[WHAT TO PRODUCE] Retype the lines without any change, from the first line through the line containing "genus: Penaea", with both ends included.

[Data excerpts]
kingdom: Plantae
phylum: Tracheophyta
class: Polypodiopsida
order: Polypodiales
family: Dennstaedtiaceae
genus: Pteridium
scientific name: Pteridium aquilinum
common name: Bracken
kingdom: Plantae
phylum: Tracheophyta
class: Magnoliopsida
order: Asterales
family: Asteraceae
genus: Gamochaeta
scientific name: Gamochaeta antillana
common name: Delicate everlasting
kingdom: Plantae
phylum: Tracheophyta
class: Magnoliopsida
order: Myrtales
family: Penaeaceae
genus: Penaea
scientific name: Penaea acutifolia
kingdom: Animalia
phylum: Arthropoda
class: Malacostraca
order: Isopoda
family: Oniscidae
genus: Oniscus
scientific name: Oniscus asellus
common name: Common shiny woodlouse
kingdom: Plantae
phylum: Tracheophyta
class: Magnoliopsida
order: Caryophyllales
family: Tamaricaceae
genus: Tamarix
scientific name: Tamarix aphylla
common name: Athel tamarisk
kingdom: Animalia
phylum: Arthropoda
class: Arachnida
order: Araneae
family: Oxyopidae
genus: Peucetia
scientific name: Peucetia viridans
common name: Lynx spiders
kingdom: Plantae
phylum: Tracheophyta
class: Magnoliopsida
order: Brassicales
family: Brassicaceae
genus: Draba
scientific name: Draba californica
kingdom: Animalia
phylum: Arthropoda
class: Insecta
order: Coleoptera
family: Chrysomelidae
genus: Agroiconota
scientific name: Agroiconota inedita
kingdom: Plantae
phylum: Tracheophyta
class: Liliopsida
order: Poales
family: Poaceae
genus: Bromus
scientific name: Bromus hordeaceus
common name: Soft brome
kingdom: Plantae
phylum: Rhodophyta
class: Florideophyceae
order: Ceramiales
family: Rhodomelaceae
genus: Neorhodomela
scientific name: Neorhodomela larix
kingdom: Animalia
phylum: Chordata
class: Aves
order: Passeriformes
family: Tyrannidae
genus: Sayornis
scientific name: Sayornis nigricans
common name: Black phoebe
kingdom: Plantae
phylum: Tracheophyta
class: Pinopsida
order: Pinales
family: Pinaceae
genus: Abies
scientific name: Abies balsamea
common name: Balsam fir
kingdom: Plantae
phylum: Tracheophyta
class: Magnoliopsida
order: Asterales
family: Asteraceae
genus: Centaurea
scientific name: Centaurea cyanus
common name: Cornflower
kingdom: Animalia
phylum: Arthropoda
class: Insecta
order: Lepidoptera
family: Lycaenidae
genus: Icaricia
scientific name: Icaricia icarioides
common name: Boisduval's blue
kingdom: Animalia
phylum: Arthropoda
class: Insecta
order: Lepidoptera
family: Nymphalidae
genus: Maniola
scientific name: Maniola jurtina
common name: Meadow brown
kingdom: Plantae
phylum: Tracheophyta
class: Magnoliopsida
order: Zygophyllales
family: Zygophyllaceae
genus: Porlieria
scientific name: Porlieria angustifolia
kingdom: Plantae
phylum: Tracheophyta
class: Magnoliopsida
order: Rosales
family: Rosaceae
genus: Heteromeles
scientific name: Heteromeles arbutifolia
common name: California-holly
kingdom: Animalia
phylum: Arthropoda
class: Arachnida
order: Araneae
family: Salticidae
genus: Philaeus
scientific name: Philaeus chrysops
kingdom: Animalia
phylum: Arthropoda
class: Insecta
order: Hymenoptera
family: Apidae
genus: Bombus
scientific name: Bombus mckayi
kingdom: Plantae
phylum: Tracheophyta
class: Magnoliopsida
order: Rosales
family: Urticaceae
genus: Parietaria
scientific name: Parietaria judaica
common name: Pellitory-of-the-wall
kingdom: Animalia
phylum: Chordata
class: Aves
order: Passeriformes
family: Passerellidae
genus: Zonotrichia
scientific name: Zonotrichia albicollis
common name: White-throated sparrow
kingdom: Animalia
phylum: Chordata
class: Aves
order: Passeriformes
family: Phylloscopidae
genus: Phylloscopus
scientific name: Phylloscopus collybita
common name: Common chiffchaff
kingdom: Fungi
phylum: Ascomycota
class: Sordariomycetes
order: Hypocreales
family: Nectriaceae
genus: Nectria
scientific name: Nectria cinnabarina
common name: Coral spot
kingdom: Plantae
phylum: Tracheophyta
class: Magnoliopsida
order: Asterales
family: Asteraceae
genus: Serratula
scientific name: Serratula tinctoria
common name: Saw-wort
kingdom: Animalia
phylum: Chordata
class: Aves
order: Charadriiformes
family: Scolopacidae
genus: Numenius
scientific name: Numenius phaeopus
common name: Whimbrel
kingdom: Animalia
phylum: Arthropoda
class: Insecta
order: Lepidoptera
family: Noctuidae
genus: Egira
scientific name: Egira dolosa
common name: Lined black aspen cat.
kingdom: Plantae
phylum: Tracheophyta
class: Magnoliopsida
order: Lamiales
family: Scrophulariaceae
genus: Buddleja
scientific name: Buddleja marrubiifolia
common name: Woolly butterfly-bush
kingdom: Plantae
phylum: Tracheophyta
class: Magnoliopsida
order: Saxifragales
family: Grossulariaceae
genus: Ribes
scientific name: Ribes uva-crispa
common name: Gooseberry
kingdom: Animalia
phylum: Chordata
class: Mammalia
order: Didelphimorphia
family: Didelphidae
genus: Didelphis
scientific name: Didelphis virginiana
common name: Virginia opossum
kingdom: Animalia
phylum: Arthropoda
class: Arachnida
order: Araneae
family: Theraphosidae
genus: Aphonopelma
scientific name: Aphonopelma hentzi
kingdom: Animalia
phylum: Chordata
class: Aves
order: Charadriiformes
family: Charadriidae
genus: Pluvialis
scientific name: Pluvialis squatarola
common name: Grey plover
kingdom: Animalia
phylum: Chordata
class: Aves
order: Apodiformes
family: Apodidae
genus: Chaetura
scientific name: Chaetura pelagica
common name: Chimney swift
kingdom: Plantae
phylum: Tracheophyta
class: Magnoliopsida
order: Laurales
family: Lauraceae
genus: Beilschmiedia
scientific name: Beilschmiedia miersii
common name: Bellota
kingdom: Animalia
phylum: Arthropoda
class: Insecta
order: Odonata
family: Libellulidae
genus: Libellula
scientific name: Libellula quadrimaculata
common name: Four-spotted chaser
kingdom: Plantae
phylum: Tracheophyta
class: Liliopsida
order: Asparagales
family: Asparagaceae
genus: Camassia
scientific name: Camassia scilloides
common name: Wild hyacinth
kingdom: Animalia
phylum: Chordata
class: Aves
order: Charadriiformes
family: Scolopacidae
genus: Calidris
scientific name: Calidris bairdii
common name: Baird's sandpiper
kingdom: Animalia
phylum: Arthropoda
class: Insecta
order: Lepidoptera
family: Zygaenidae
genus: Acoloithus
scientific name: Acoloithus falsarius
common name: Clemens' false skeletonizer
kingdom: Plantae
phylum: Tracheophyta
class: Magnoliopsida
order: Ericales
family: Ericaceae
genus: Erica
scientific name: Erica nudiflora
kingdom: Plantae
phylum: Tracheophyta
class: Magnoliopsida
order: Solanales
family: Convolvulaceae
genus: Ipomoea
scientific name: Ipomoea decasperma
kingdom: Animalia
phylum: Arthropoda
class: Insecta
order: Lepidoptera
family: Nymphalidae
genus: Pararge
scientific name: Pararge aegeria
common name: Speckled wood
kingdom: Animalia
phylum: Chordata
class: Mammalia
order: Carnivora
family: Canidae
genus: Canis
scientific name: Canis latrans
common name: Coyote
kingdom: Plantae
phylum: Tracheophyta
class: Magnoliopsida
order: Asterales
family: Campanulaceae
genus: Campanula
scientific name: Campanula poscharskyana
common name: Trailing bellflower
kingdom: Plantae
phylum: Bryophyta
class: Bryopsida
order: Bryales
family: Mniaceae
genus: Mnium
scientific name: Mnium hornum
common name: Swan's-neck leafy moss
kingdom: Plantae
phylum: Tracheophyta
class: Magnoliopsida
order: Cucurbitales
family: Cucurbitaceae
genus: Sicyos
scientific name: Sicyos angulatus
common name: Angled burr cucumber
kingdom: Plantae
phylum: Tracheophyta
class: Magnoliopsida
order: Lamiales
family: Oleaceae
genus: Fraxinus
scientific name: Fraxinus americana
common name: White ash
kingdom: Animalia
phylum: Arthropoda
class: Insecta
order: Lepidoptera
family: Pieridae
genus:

[THE RESPONSE]
kingdom: Plantae
phylum: Tracheophyta
class: Polypodiopsida
order: Polypodiales
family: Dennstaedtiaceae
genus: Pteridium
scientific name: Pteridium aquilinum
common name: Bracken
kingdom: Plantae
phylum: Tracheophyta
class: Magnoliopsida
order: Asterales
family: Asteraceae
genus: Gamochaeta
scientific name: Gamochaeta antillana
common name: Delicate everlasting
kingdom: Plantae
phylum: Tracheophyta
class: Magnoliopsida
order: Myrtales
family: Penaeaceae
genus: Penaea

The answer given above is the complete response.